But why was Frank Higgins referred to as a sky pilot? Frank claimed that the lumberjacks gave him the name sky pilot. The men were living a brutal existence, and Frank would come into the camp holding religious services and tending to the needs of the men. The lumberjacks asked, “what are you doing here, and why are you enduring such hardship coming out here?” Frank answered, “I want to pilot your souls to the sky.” So they started referring to him as a sky pilot. Soon the term was used for any clergyman ministering to the lumberjacks.
The term sky pilot was already in use among seamen before Frank started his ministry in Minnesota. The Reverend Thomas Stanley Treanor prefaced his 1894 book “The Log of a Sky Pilot” in 1894 with these words. “The term ‘Sky Pilot’ is applied sometimes by sailors to clergymen. No doubt the expression is chiefly used in jest, but behind the jest, there lies a solemn conviction that a Sky Pilot is what he wants and just what the minister of Christ should be. History is full of expressions originally given in derision but adopted and glorified by the very persons to whom they were at first contemptuously applied. Surely it is our high calling to lead and help our fellow voyagers to the skies.”
Frank Higgins became respected among those he ministered to. Although he was adamant in denouncing sin, he wrote that “the woodsman was sinned against as well as sinning.” He continued, “months pass by every year, and many of these men do not even get a letter or a paper to read. Is it any wonder when they come down in the spring that they feel that nobody cares for them and at once go to the saloon where they are made welcome as long as their money lasts?” He described his own experiences with the lumberjacks, stressing the warm welcome he invariably received. He fought for better working conditions for the men. He fulfilled the directive of Jesus; “Go out to the highways and hedges and compel people to come in, that my house may be filled.” Luke 14:23 (ESV)
Frank realized that the wild excesses of the lumberjacks reflected their barren lives. He told his fellow ministers that “reform could not come through exhortation alone; these rootless men needed worthwhile interests and normal emotional outlets.” The woodsmen liked and respected Frank not only for what he did but for what he was. He fulfilled the words of Jesus; “You should be a light for other people. Live so that they will see the good things you do. Live so that they will praise your Father in heaven.” Matthew 5:16 (ICB)

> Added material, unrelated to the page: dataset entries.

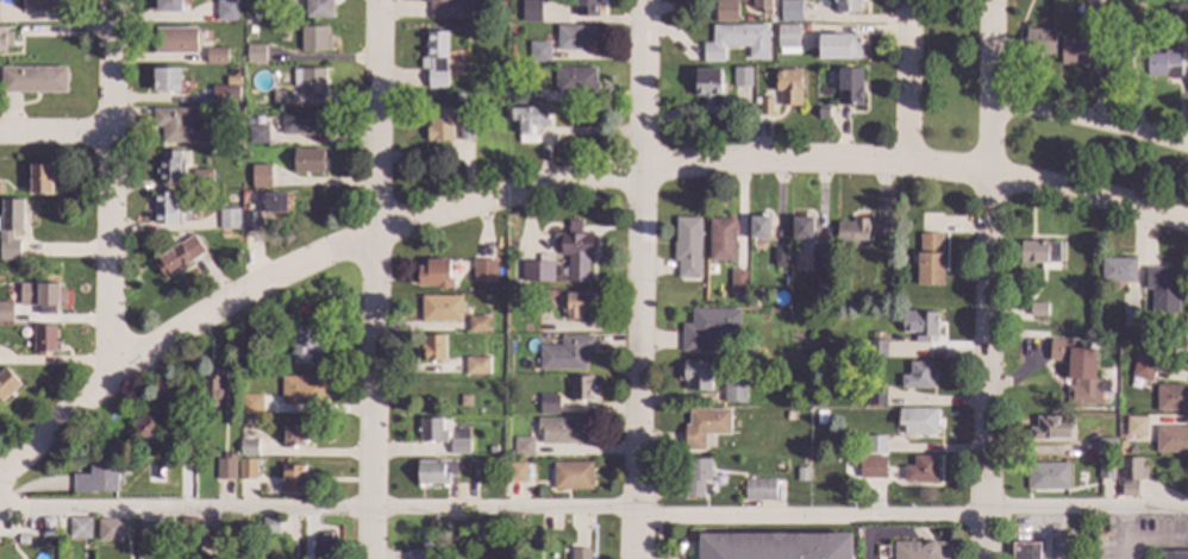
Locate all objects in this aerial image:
building: (1091, 0)
building: (285, 1)
building: (759, 3)
building: (42, 5)
building: (168, 5)
building: (847, 5)
building: (585, 7)
building: (318, 8)
building: (449, 8)
building: (226, 10)
building: (531, 10)
building: (790, 10)
building: (1138, 12)
building: (1177, 13)
building: (734, 15)
building: (248, 16)
building: (748, 17)
building: (251, 32)
building: (576, 37)
building: (313, 38)
building: (742, 38)
building: (787, 38)
building: (5, 39)
building: (175, 39)
building: (1040, 41)
building: (838, 46)
building: (539, 51)
building: (1078, 52)
building: (254, 53)
building: (216, 55)
building: (437, 58)
building: (1117, 59)
building: (1164, 64)
building: (33, 79)
building: (166, 79)
building: (309, 80)
building: (575, 80)
road: (907, 80)
building: (741, 81)
road: (645, 83)
building: (707, 83)
building: (725, 84)
building: (849, 86)
building: (788, 87)
building: (237, 88)
road: (992, 88)
building: (224, 94)
building: (520, 95)
building: (281, 97)
building: (458, 97)
building: (756, 100)
building: (824, 103)
building: (748, 104)
building: (766, 106)
road: (1091, 119)
building: (301, 121)
building: (529, 123)
building: (440, 125)
building: (179, 126)
building: (466, 130)
road: (57, 134)
building: (232, 134)
building: (257, 134)
building: (308, 160)
road: (776, 163)
building: (168, 166)
road: (948, 168)
building: (260, 176)
building: (202, 177)
building: (40, 178)
road: (113, 183)
building: (1, 188)
road: (1089, 197)
building: (273, 202)
building: (163, 207)
building: (228, 218)
building: (249, 220)
building: (10, 227)
building: (759, 227)
building: (802, 228)
building: (882, 228)
building: (852, 232)
building: (721, 239)
building: (687, 246)
building: (574, 249)
building: (1040, 253)
building: (178, 254)
building: (779, 257)
building: (819, 257)
building: (930, 259)
road: (293, 267)
building: (483, 269)
building: (536, 270)
building: (1118, 270)
building: (434, 274)
road: (377, 279)
building: (738, 280)
building: (516, 283)
building: (1162, 288)
building: (39, 295)
building: (543, 301)
building: (858, 301)
building: (577, 304)
building: (441, 307)
building: (1038, 309)
building: (1187, 309)
building: (5, 311)
building: (773, 311)
building: (1130, 317)
building: (1186, 318)
building: (478, 323)
building: (920, 324)
building: (709, 328)
building: (46, 338)
building: (751, 342)
building: (307, 343)
building: (854, 343)
building: (1092, 343)
building: (433, 347)
building: (876, 348)
building: (566, 352)
building: (1174, 353)
building: (788, 354)
building: (1187, 358)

Gentle Reader, as Christians, we are all called to be sky pilots. In Mark 16:15 (NLV), Jesus tells us, “you are to go to all the world and preach the Good News to every person.” God may not call you to be a missionary to the lumberjacks of Minnesota or the sailors on the ocean. But he has called you to be a sky pilot to someone. The best sky pilots are not the ones who stand on a stage and give instructions. The best lead by example. In the process of their faithfulness, they set an example for others to follow. Be a sky pilot today.